Uma Questão Aberta no
Caminho do Autoconhecimento
Carlos Cardoso Aveline
O serviço altruísta – feito por uma causa nobre, sem esperar benefícios pessoais – talvez seja a melhor linguagem prática pela qual o cidadão pode expressar livremente uma visão planetária e fraterna da vida.
As ações generosas são um passaporte ao nosso dispor para viajar até regiões mais amplas e elevadas de consciência – especialmente quando tais ações estão associadas ao estudo cotidiano da sabedoria divina.
Não é necessário um grande esforço para ver ao nosso redor possibilidades de exercitar a arte de agir com inegoísmo. A grande questão é como ter a motivação correta. Cedo ou tarde, surgirá a pergunta:
“Afinal, o que o buscador da verdade tem a ganhar de prático com o exercício do altruísmo?”
A resposta não é difícil. O bom carma deve amadurecer. Uma boa árvore não dá frutos em uma semana. Grande parte do que o cidadão tem a receber em troca do seu altruísmo virá por acréscimo – a médio e longo prazo – e não porque ele o busque ansiosamente e sem poder esperar.
Há um ganho, porém, que é quase imediato. A primeira coisa que o cidadão tem a ganhar – e talvez a mais importante – é uma ruptura com o círculo vicioso do egoísmo e da ignorância espiritual, o que inclui o desejo neurótico e cego de “levar vantagem” em cada situação da vida.
Essa ruptura com a cegueira e a surdez interiores abre gradualmente a possibilidade do acesso direto àquela Consciência de Sabedoria Universal que está presente no interior de cada cidadão.
O que dizer, então, daqueles que pretendem trilhar o caminho do autoconhecimento buscando sobretudo o benefício próprio, e estudando e “meditando” enquanto se abstêm de ajudar os outros?
Cada um deve saber de si, é claro. Mas é possível – e saudável – trocar ideias. O “Bhagavad Gita” hindu ensina algo que para muitos é surpreendente. A antiga escritura afirma que a meditação, desvinculada de ação altruísta, pode ser pior que inútil.
Diz o “Gita”:
“Ninguém jamais fica sequer um momento inativo. Todo ser humano é involuntariamente levado à ação pelas energias que emergem da natureza.

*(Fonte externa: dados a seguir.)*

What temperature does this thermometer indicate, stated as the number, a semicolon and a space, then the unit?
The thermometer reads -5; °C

Aquele que permanece imóvel, restringindo os sentidos e os órgãos, mas pensa com seu coração nos objetos dos sentidos, é considerado um falso pietista de alma confusa. Mas aquele que, tendo dominado todas as suas paixões, usa ativamente seus talentos para cumprir todos os deveres da vida e faz isso sem preocupar-se com resultados, deve ser estimado. A jornada da tua estrutura mortal não pode ser cumprida através da inação.” [1]

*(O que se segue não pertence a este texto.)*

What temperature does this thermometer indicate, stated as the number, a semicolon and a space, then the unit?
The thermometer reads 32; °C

Sábias palavras de Krishna.
De fato, a ação com motivação sinceramente altruísta é um instrumento eficaz pelo qual podemos juntar e harmonizar em nossas vidas a energia do céu e a energia da terra.
Isso não basta, é claro. Para que uma ação qualquer seja correta, bom senso e discernimento são essenciais. Mas estas duas qualidades indispensáveis não surgem da imobilidade nem do egoísmo. Elas se desenvolvem através do método científico de “tentativa e erro”. O velho ditado popular brasileiro está certo: “é fazendo que se aprende”. A prática ensina que aprendemos mais e melhor quando ampliamos a nossa capacidade de estar atentos, enquanto agimos.
Um paradoxo da sabedoria universal é expressado por Jesus, no Novo Testamento, quando ele diz que aquele que busca coisas para si, as perde, mas aquele que não busca coisas para si, as ganha. E Helena P. Blavatsky escreveu que, no caminho do autoconhecimento, é impossível beneficiar os outros sem ser beneficiado internamente por isso, assim como é impossível beneficiar de fato a si mesmo sem que isso seja benéfico para os outros ao nosso redor.
Em última instância, há uma unidade universal entre todos os seres. Por causa dessa unidade dinâmica, tudo o que se planta, se colhe. Em consequência desse fato da natureza, é inteligente e de bom senso fazer aos outros o que esperamos que eles façam por nós.
Isso nem sempre será fácil. Porém, tentar agir corretamente é algo que está ao nosso alcance. Ao fazer isso sempre, obteremos pouco a pouco uma parcela de verdadeira sabedoria, e desse modo as causas do nosso sofrimento começarão a desaparecer.
NOTA:
[1] “Bhagavad Gita”, versão de William Q. Judge, The Theosophy Company, Los Angeles, EUA e Mumbai, India, 1986, 134 pp., capítulo III, p. 23. Na versão brasileira de Francisco Valdomiro Lorenz (Ed. Pensamento), ver pp. 37-38.